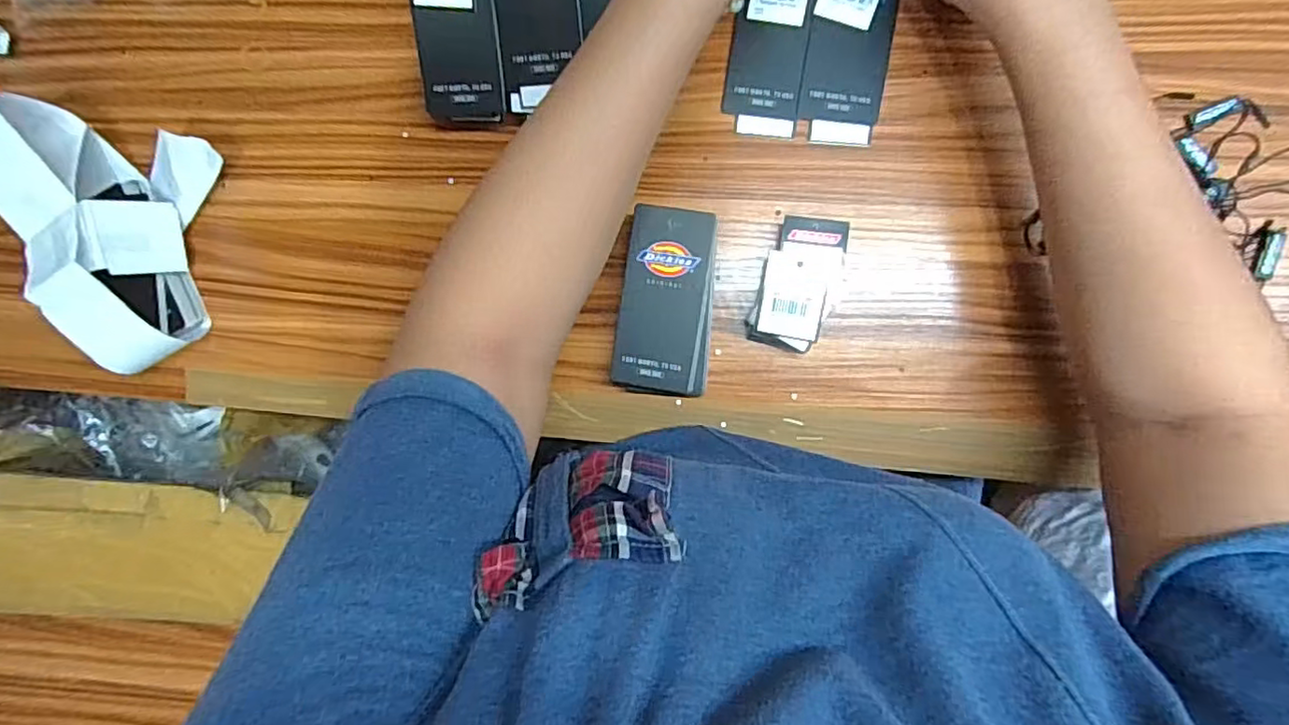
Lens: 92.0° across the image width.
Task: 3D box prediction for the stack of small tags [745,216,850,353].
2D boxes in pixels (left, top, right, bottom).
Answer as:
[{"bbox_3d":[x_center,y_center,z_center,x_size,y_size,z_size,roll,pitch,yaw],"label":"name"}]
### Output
[{"bbox_3d":[0.094,-0.048,0.380,0.045,0.025,0.078,17,95,6],"label":"stack of small tags"}]

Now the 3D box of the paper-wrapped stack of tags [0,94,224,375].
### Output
[{"bbox_3d":[-0.354,-0.081,0.401,0.123,0.084,0.156,19,95,6],"label":"paper-wrapped stack of tags"}]

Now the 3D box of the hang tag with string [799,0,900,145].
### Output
[{"bbox_3d":[0.142,-0.275,0.373,0.048,0.007,0.281,12,95,6],"label":"hang tag with string"}]

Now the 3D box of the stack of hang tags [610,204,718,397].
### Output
[{"bbox_3d":[0.015,-0.037,0.388,0.055,0.028,0.110,6,94,7],"label":"stack of hang tags"}]

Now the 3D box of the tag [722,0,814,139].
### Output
[{"bbox_3d":[0.077,-0.199,0.385,0.046,0.004,0.113,8,95,8],"label":"tag"}]

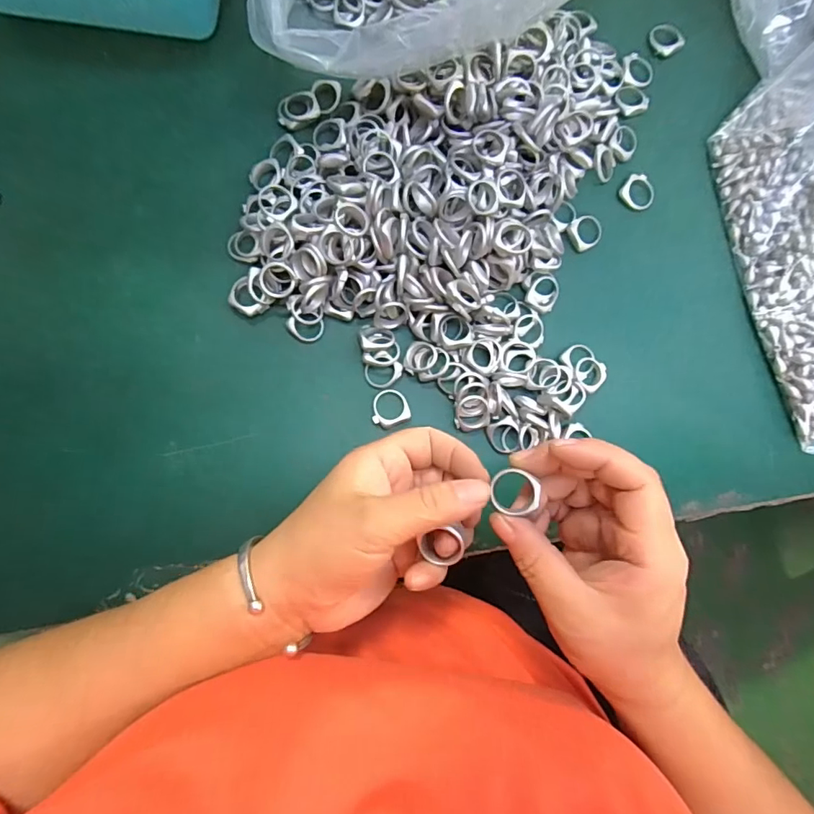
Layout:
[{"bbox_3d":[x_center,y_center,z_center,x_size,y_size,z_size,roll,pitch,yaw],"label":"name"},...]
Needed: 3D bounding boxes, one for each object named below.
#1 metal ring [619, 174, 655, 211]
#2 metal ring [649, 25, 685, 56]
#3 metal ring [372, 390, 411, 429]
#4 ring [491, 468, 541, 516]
[{"bbox_3d":[0.159,-0.147,0.334,0.023,0.005,0.024,0,85,-4],"label":"metal ring"},{"bbox_3d":[0.184,-0.263,0.350,0.023,0.004,0.024,0,85,-4],"label":"metal ring"},{"bbox_3d":[-0.011,0.001,0.304,0.023,0.004,0.023,0,85,-4],"label":"metal ring"},{"bbox_3d":[0.052,0.040,0.234,0.021,0.009,0.022,0,85,-4],"label":"ring"}]

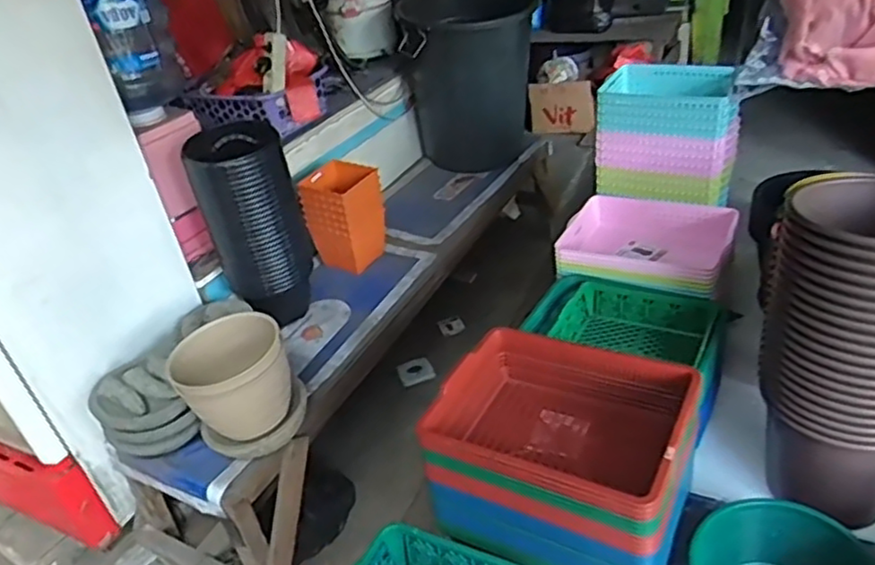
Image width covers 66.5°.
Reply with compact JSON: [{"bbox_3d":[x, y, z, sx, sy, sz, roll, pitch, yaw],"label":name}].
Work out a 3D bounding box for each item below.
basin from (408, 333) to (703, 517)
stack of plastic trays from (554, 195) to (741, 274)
[{"bbox_3d":[0.207,0.241,1.100,0.379,0.130,0.307,12,38,28],"label":"basin"},{"bbox_3d":[0.458,-0.086,1.504,0.360,0.122,0.278,14,39,31],"label":"stack of plastic trays"}]

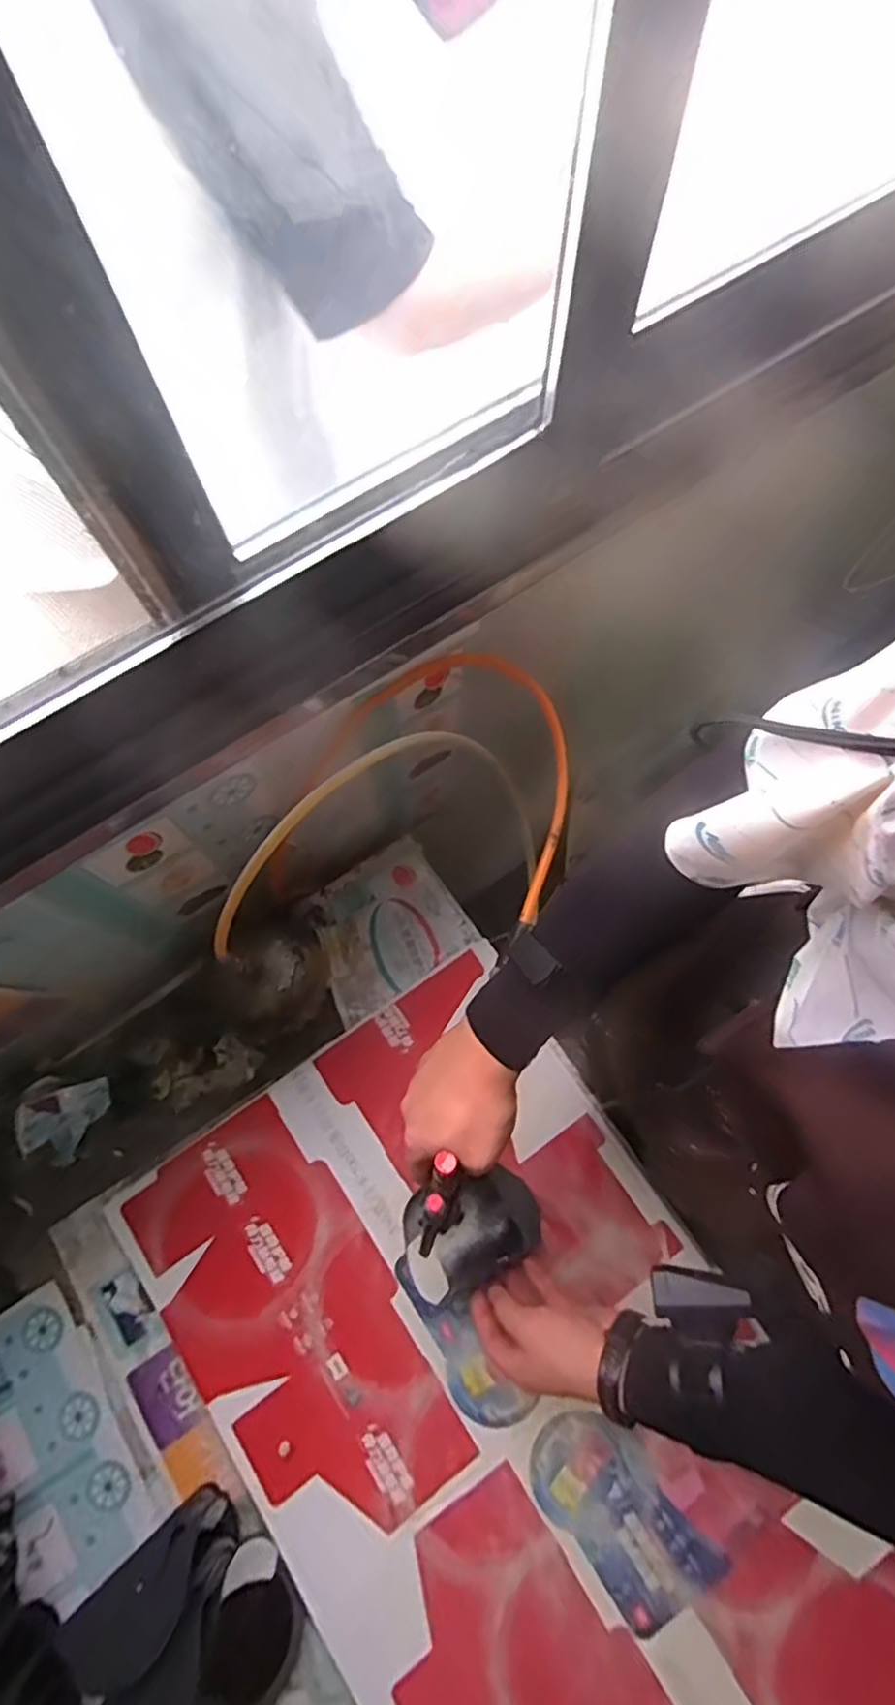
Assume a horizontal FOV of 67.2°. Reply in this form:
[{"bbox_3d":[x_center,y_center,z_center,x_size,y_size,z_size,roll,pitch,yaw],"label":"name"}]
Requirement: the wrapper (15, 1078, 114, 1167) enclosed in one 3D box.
[{"bbox_3d":[-0.384,0.268,0.676,0.073,0.041,0.078,4,77,2],"label":"wrapper"}]

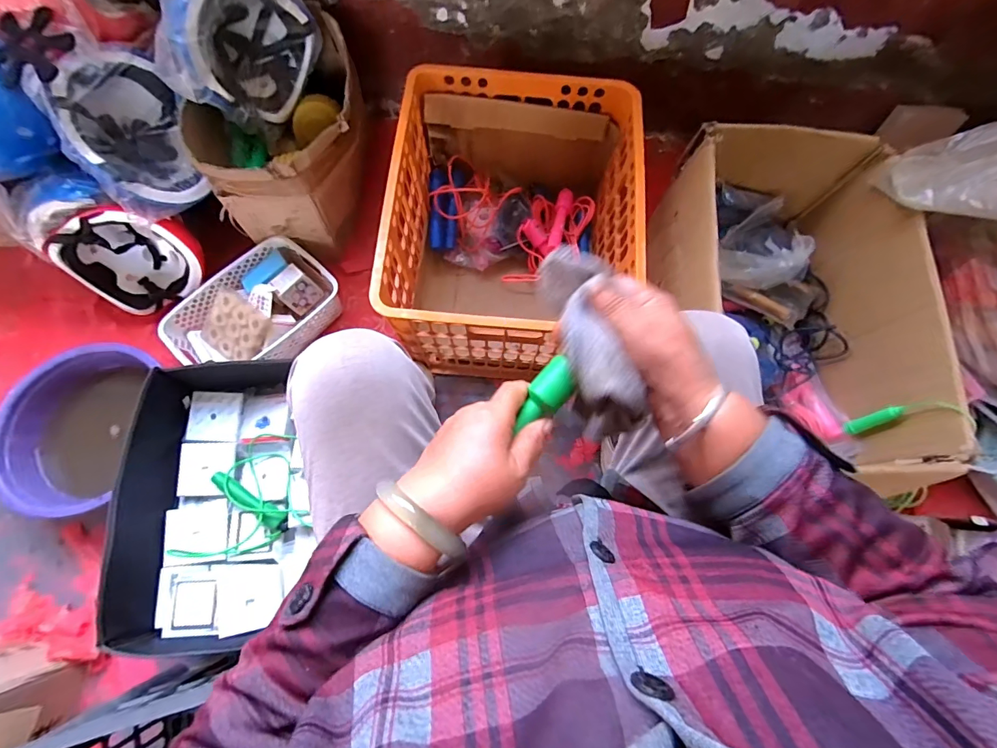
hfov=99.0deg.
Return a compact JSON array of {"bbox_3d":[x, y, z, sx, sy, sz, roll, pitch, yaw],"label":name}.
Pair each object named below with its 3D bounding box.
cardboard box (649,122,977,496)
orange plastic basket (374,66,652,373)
[{"bbox_3d":[0.456,-0.098,0.708,0.347,0.232,0.549,3,74,-1],"label":"cardboard box"},{"bbox_3d":[0.025,-0.261,0.810,0.391,0.302,0.473,4,74,0],"label":"orange plastic basket"}]

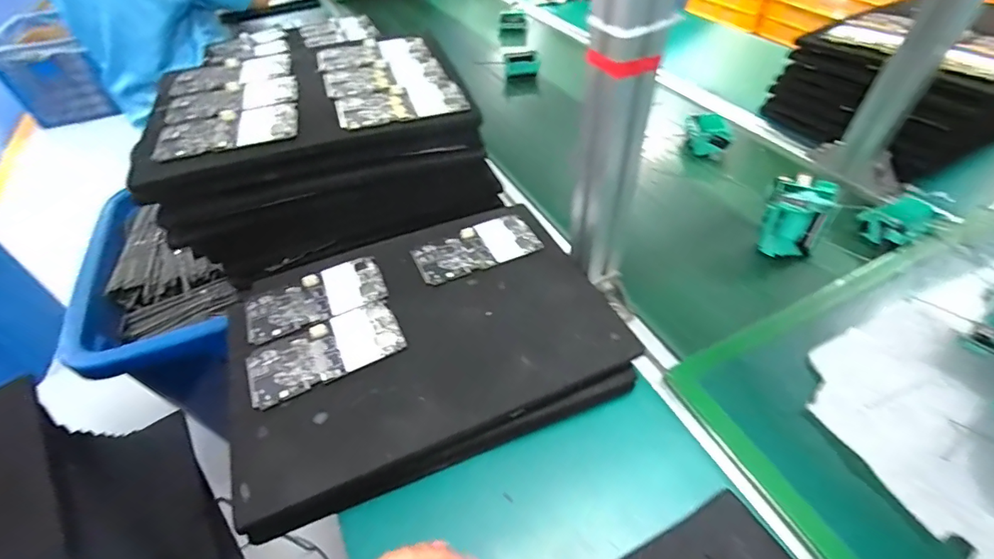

□ □ □ □

DIRECTIONS FOR THIS TASK:
Transcribe the lines that run from the line bearing "#2 metal ring [649, 25, 685, 56]" through the last line of the data. Keep the wording exact and leave out every picture.

EXPECTED OUTPUT:
#2 metal ring [649, 25, 685, 56]
#3 metal ring [372, 390, 411, 429]
#4 ring [491, 468, 541, 516]
[{"bbox_3d":[0.159,-0.147,0.334,0.023,0.005,0.024,0,85,-4],"label":"metal ring"},{"bbox_3d":[0.184,-0.263,0.350,0.023,0.004,0.024,0,85,-4],"label":"metal ring"},{"bbox_3d":[-0.011,0.001,0.304,0.023,0.004,0.023,0,85,-4],"label":"metal ring"},{"bbox_3d":[0.052,0.040,0.234,0.021,0.009,0.022,0,85,-4],"label":"ring"}]

Image width covers 66.5°.
Reply with compact JSON: [{"bbox_3d":[x, y, z, sx, sy, sz, roll, pitch, yaw],"label":name}].
Work out a 3D bounding box for each item below.
basin from (408, 333) to (703, 517)
stack of plastic trays from (554, 195) to (741, 274)
[{"bbox_3d":[0.207,0.241,1.100,0.379,0.130,0.307,12,38,28],"label":"basin"},{"bbox_3d":[0.458,-0.086,1.504,0.360,0.122,0.278,14,39,31],"label":"stack of plastic trays"}]

Assume a horizontal FOV of 67.2°. Reply in this form:
[{"bbox_3d":[x_center,y_center,z_center,x_size,y_size,z_size,roll,pitch,yaw],"label":"name"}]
Requirement: the wrapper (15, 1078, 114, 1167) enclosed in one 3D box.
[{"bbox_3d":[-0.384,0.268,0.676,0.073,0.041,0.078,4,77,2],"label":"wrapper"}]

hfov=99.0deg.
Return a compact JSON array of {"bbox_3d":[x, y, z, sx, sy, sz, roll, pitch, yaw],"label":name}.
Pair each object named below with its 3D bounding box.
cardboard box (649,122,977,496)
orange plastic basket (374,66,652,373)
[{"bbox_3d":[0.456,-0.098,0.708,0.347,0.232,0.549,3,74,-1],"label":"cardboard box"},{"bbox_3d":[0.025,-0.261,0.810,0.391,0.302,0.473,4,74,0],"label":"orange plastic basket"}]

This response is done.